> [Exercise description]
Leave every entry as it is and write the data out in full.

> [Data for this task]
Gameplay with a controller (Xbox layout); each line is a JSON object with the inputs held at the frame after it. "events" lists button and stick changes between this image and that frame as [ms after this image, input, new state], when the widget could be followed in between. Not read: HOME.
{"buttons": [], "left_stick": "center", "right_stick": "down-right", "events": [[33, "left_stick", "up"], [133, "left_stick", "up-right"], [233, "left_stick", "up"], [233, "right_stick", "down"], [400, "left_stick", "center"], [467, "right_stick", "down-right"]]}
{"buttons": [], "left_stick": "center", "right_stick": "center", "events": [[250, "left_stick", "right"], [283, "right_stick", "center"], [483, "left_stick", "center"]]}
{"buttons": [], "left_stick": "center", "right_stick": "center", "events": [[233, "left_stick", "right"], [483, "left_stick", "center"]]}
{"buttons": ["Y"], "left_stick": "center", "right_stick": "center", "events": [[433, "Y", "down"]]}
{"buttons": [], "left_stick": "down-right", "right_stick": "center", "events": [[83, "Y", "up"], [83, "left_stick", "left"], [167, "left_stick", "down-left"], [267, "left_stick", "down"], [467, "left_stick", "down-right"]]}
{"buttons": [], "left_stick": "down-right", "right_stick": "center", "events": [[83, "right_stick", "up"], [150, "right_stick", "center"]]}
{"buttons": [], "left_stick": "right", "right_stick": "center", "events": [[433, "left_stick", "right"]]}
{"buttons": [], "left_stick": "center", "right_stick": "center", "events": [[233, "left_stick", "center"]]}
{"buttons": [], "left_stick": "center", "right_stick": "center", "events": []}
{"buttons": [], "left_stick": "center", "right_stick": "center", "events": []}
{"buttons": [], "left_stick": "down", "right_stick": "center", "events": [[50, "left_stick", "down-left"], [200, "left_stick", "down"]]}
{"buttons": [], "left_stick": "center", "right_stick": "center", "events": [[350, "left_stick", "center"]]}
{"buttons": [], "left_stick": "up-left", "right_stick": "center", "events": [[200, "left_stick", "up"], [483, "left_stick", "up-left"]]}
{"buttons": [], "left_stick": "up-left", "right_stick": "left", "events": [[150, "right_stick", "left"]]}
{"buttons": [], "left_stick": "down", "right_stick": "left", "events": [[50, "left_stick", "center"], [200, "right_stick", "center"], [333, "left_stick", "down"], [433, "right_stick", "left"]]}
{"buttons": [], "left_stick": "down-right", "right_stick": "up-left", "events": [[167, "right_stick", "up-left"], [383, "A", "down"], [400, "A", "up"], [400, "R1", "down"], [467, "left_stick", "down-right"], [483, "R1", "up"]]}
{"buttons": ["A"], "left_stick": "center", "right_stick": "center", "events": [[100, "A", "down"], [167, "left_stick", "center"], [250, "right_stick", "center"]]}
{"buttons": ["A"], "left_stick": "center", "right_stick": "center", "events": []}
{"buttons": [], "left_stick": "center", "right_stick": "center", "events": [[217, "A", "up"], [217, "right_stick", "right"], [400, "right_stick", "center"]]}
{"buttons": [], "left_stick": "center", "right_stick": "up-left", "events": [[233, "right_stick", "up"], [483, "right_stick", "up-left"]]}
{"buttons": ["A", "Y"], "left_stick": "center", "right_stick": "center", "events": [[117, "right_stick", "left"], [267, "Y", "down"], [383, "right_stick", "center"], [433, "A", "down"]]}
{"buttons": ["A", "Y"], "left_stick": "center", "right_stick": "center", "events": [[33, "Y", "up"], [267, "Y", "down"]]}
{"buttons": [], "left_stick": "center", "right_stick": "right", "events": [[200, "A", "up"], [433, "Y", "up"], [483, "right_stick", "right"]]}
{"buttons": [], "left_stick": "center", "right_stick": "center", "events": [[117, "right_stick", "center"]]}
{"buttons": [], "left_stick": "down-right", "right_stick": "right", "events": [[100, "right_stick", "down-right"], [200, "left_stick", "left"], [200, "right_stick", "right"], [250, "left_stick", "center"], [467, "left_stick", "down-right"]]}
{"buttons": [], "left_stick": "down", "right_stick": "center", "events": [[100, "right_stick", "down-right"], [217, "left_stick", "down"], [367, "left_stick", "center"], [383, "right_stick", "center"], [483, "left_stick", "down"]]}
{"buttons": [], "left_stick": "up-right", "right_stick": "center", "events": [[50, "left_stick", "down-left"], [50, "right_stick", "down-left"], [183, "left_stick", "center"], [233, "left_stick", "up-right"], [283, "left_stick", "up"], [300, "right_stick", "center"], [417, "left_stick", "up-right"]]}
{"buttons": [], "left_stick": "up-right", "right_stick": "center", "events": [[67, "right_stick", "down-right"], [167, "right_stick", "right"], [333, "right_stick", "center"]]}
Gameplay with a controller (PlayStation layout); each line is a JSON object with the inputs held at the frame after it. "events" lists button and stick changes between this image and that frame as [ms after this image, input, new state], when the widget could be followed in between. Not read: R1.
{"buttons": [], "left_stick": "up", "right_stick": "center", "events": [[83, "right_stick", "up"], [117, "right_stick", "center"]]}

> [Answer below]
Gameplay with a controller (Xbox layout); each line is a JSON object with the inputs held at the frame after it. "events" lists button and stick changes between this image and that frame as [ms after this image, input, new state], when the widget could be followed in between. Not read: HOME.
{"buttons": [], "left_stick": "center", "right_stick": "down-right", "events": [[33, "left_stick", "up"], [133, "left_stick", "up-right"], [233, "left_stick", "up"], [233, "right_stick", "down"], [400, "left_stick", "center"], [467, "right_stick", "down-right"]]}
{"buttons": [], "left_stick": "center", "right_stick": "center", "events": [[250, "left_stick", "right"], [283, "right_stick", "center"], [483, "left_stick", "center"]]}
{"buttons": [], "left_stick": "center", "right_stick": "center", "events": [[233, "left_stick", "right"], [483, "left_stick", "center"]]}
{"buttons": ["Y"], "left_stick": "center", "right_stick": "center", "events": [[433, "Y", "down"]]}
{"buttons": [], "left_stick": "down-right", "right_stick": "center", "events": [[83, "Y", "up"], [83, "left_stick", "left"], [167, "left_stick", "down-left"], [267, "left_stick", "down"], [467, "left_stick", "down-right"]]}
{"buttons": [], "left_stick": "down-right", "right_stick": "center", "events": [[83, "right_stick", "up"], [150, "right_stick", "center"]]}
{"buttons": [], "left_stick": "right", "right_stick": "center", "events": [[433, "left_stick", "right"]]}
{"buttons": [], "left_stick": "center", "right_stick": "center", "events": [[233, "left_stick", "center"]]}
{"buttons": [], "left_stick": "center", "right_stick": "center", "events": []}
{"buttons": [], "left_stick": "center", "right_stick": "center", "events": []}
{"buttons": [], "left_stick": "down", "right_stick": "center", "events": [[50, "left_stick", "down-left"], [200, "left_stick", "down"]]}
{"buttons": [], "left_stick": "center", "right_stick": "center", "events": [[350, "left_stick", "center"]]}
{"buttons": [], "left_stick": "up-left", "right_stick": "center", "events": [[200, "left_stick", "up"], [483, "left_stick", "up-left"]]}
{"buttons": [], "left_stick": "up-left", "right_stick": "left", "events": [[150, "right_stick", "left"]]}
{"buttons": [], "left_stick": "down", "right_stick": "left", "events": [[50, "left_stick", "center"], [200, "right_stick", "center"], [333, "left_stick", "down"], [433, "right_stick", "left"]]}
{"buttons": [], "left_stick": "down-right", "right_stick": "up-left", "events": [[167, "right_stick", "up-left"], [383, "A", "down"], [400, "A", "up"], [400, "R1", "down"], [467, "left_stick", "down-right"], [483, "R1", "up"]]}
{"buttons": ["A"], "left_stick": "center", "right_stick": "center", "events": [[100, "A", "down"], [167, "left_stick", "center"], [250, "right_stick", "center"]]}
{"buttons": ["A"], "left_stick": "center", "right_stick": "center", "events": []}
{"buttons": [], "left_stick": "center", "right_stick": "center", "events": [[217, "A", "up"], [217, "right_stick", "right"], [400, "right_stick", "center"]]}
{"buttons": [], "left_stick": "center", "right_stick": "up-left", "events": [[233, "right_stick", "up"], [483, "right_stick", "up-left"]]}
{"buttons": ["A", "Y"], "left_stick": "center", "right_stick": "center", "events": [[117, "right_stick", "left"], [267, "Y", "down"], [383, "right_stick", "center"], [433, "A", "down"]]}
{"buttons": ["A", "Y"], "left_stick": "center", "right_stick": "center", "events": [[33, "Y", "up"], [267, "Y", "down"]]}
{"buttons": [], "left_stick": "center", "right_stick": "right", "events": [[200, "A", "up"], [433, "Y", "up"], [483, "right_stick", "right"]]}
{"buttons": [], "left_stick": "center", "right_stick": "center", "events": [[117, "right_stick", "center"]]}
{"buttons": [], "left_stick": "down-right", "right_stick": "right", "events": [[100, "right_stick", "down-right"], [200, "left_stick", "left"], [200, "right_stick", "right"], [250, "left_stick", "center"], [467, "left_stick", "down-right"]]}
{"buttons": [], "left_stick": "down", "right_stick": "center", "events": [[100, "right_stick", "down-right"], [217, "left_stick", "down"], [367, "left_stick", "center"], [383, "right_stick", "center"], [483, "left_stick", "down"]]}
{"buttons": [], "left_stick": "up-right", "right_stick": "center", "events": [[50, "left_stick", "down-left"], [50, "right_stick", "down-left"], [183, "left_stick", "center"], [233, "left_stick", "up-right"], [283, "left_stick", "up"], [300, "right_stick", "center"], [417, "left_stick", "up-right"]]}
{"buttons": [], "left_stick": "up-right", "right_stick": "center", "events": [[67, "right_stick", "down-right"], [167, "right_stick", "right"], [333, "right_stick", "center"]]}
Gameplay with a controller (PlayStation layout); each line is a JSON object with the inputs held at the frame after it. "events" lists button and stick changes between this image and that frame as [ms after this image, input, new state], when the widget could be followed in between. Not read: R1.
{"buttons": [], "left_stick": "up", "right_stick": "center", "events": [[83, "right_stick", "up"], [117, "right_stick", "center"]]}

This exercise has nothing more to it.